◆ Instructions for the task:
Word for word, repeat the lines of the records from the first line up to and including the line that contains "ebitda, 2020-09-30: none -> 16900000000", passing over any pictures.
(Beginning of Information supplied)
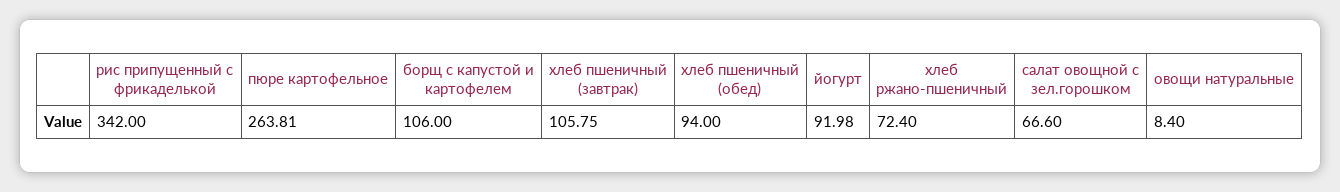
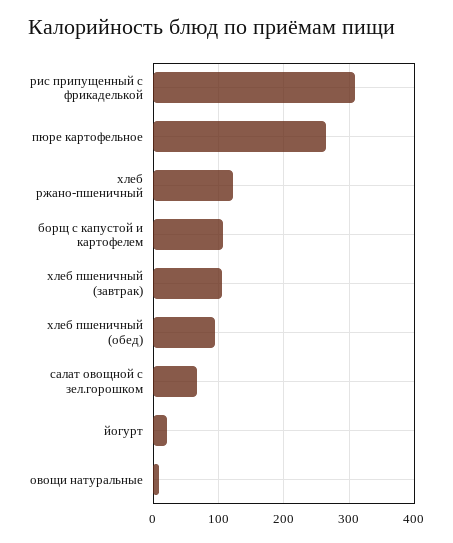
рис припущенный с фрикаделькой: 342 -> 310
йогурт: 91.98 -> 20
хлеб ржано-пшеничный: 72.4 -> 120

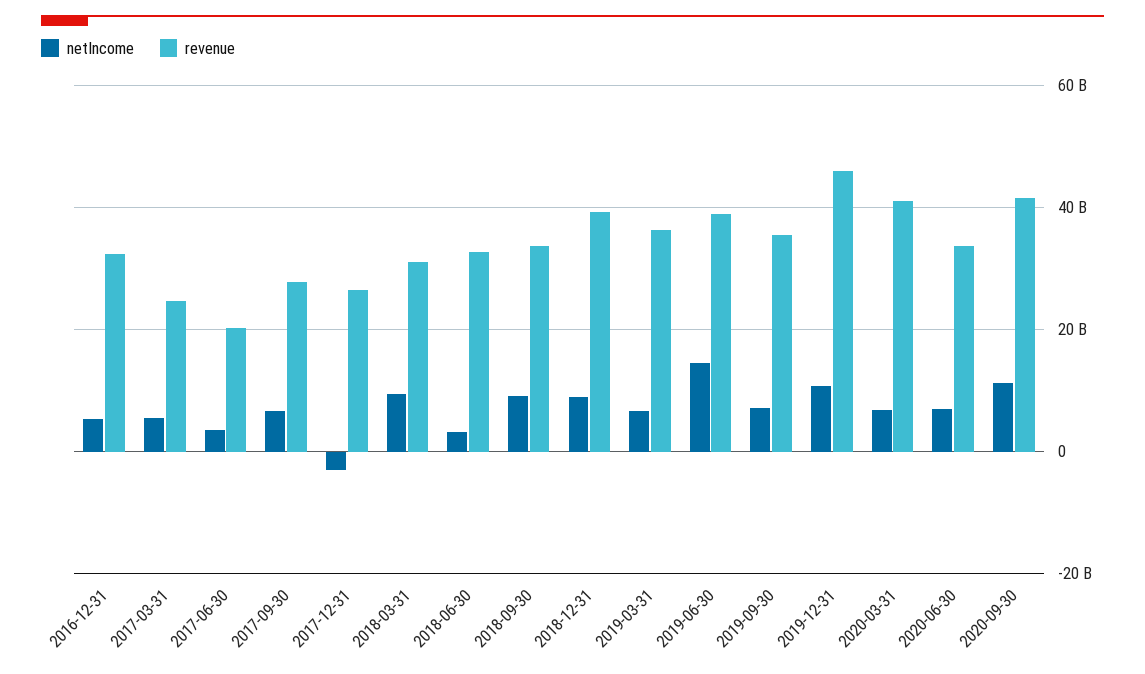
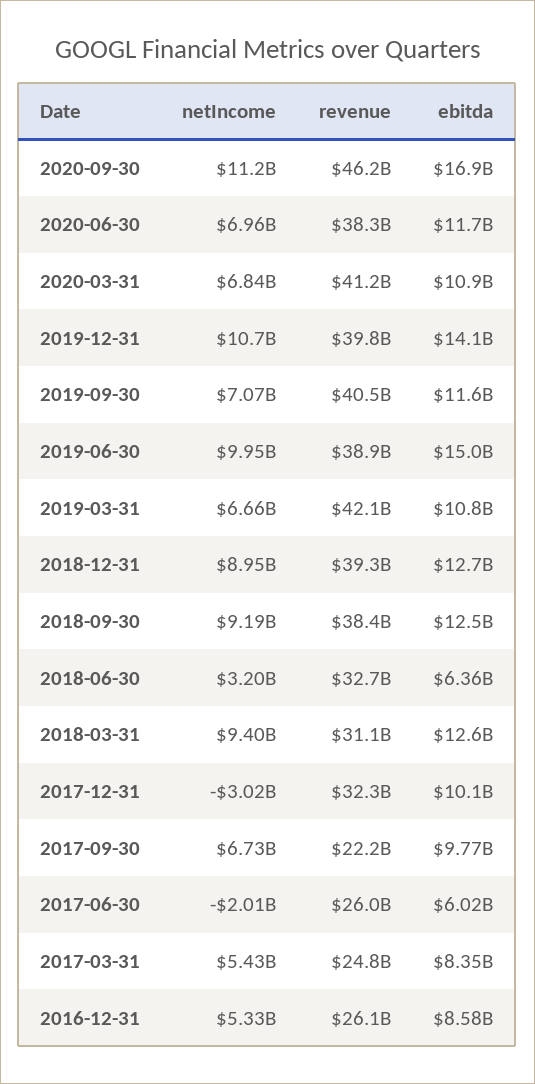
revenue, 2016-12-31: 32000000000 -> 26100000000
netIncome, 2017-06-30: 4000000000 -> -2010000000
revenue, 2017-06-30: 20000000000 -> 26000000000
revenue, 2017-09-30: 28000000000 -> 22200000000
revenue, 2017-12-31: 26000000000 -> 32300000000
revenue, 2018-09-30: 34000000000 -> 38400000000
revenue, 2019-03-31: 36000000000 -> 42100000000
netIncome, 2019-06-30: 14000000000 -> 9950000000
revenue, 2019-09-30: 36000000000 -> 40500000000
revenue, 2019-12-31: 46000000000 -> 39800000000
revenue, 2020-06-30: 34000000000 -> 38300000000
revenue, 2020-09-30: 42000000000 -> 46200000000
ebitda, 2020-09-30: none -> 16900000000
ebitda, 2020-06-30: none -> 11700000000
ebitda, 2020-03-31: none -> 10900000000
ebitda, 2019-12-31: none -> 14100000000
ebitda, 2019-09-30: none -> 11600000000
ebitda, 2019-06-30: none -> 15000000000
ebitda, 2019-03-31: none -> 10800000000
ebitda, 2018-12-31: none -> 12700000000
ebitda, 2018-09-30: none -> 12500000000
ebitda, 2018-06-30: none -> 6360000000
ebitda, 2018-03-31: none -> 12600000000
ebitda, 2017-12-31: none -> 10100000000
ebitda, 2017-09-30: none -> 9770000000
ebitda, 2017-06-30: none -> 6020000000
ebitda, 2017-03-31: none -> 8350000000
ebitda, 2016-12-31: none -> 8580000000

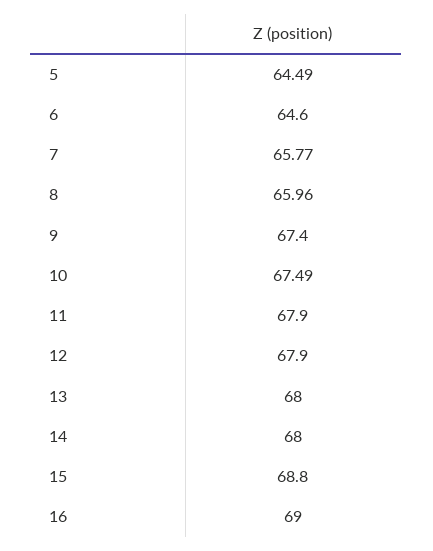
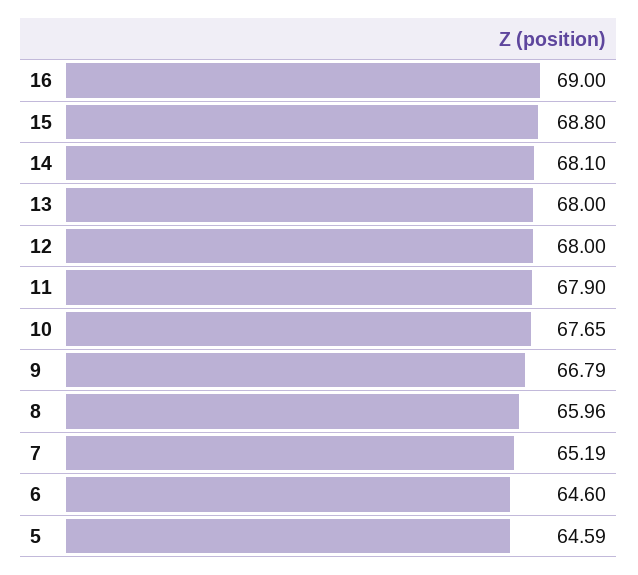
5: 64.49 -> 64.59
7: 65.77 -> 65.19
9: 67.4 -> 66.79
10: 67.49 -> 67.65
12: 67.9 -> 68
14: 68 -> 68.1

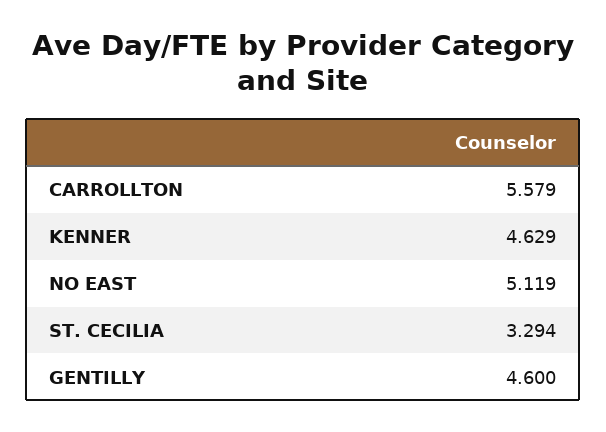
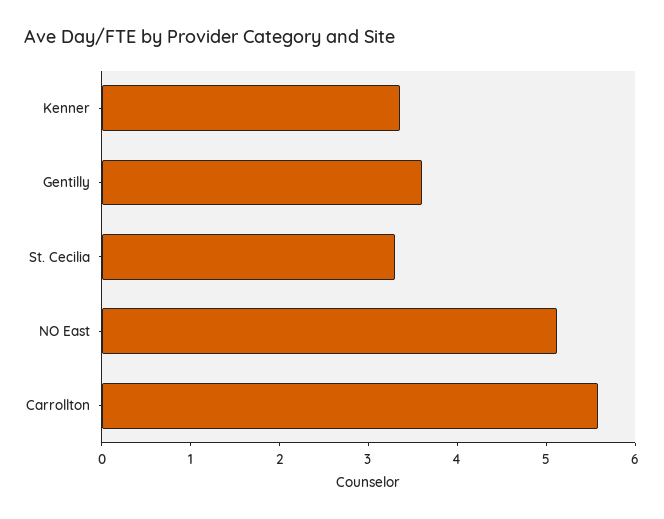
KENNER: 4.629 -> 3.4
GENTILLY: 4.6 -> 3.6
(End of Information supplied)
◆ Problem solution:
рис припущенный с фрикаделькой: 342 -> 310
йогурт: 91.98 -> 20
хлеб ржано-пшеничный: 72.4 -> 120

revenue, 2016-12-31: 32000000000 -> 26100000000
netIncome, 2017-06-30: 4000000000 -> -2010000000
revenue, 2017-06-30: 20000000000 -> 26000000000
revenue, 2017-09-30: 28000000000 -> 22200000000
revenue, 2017-12-31: 26000000000 -> 32300000000
revenue, 2018-09-30: 34000000000 -> 38400000000
revenue, 2019-03-31: 36000000000 -> 42100000000
netIncome, 2019-06-30: 14000000000 -> 9950000000
revenue, 2019-09-30: 36000000000 -> 40500000000
revenue, 2019-12-31: 46000000000 -> 39800000000
revenue, 2020-06-30: 34000000000 -> 38300000000
revenue, 2020-09-30: 42000000000 -> 46200000000
ebitda, 2020-09-30: none -> 16900000000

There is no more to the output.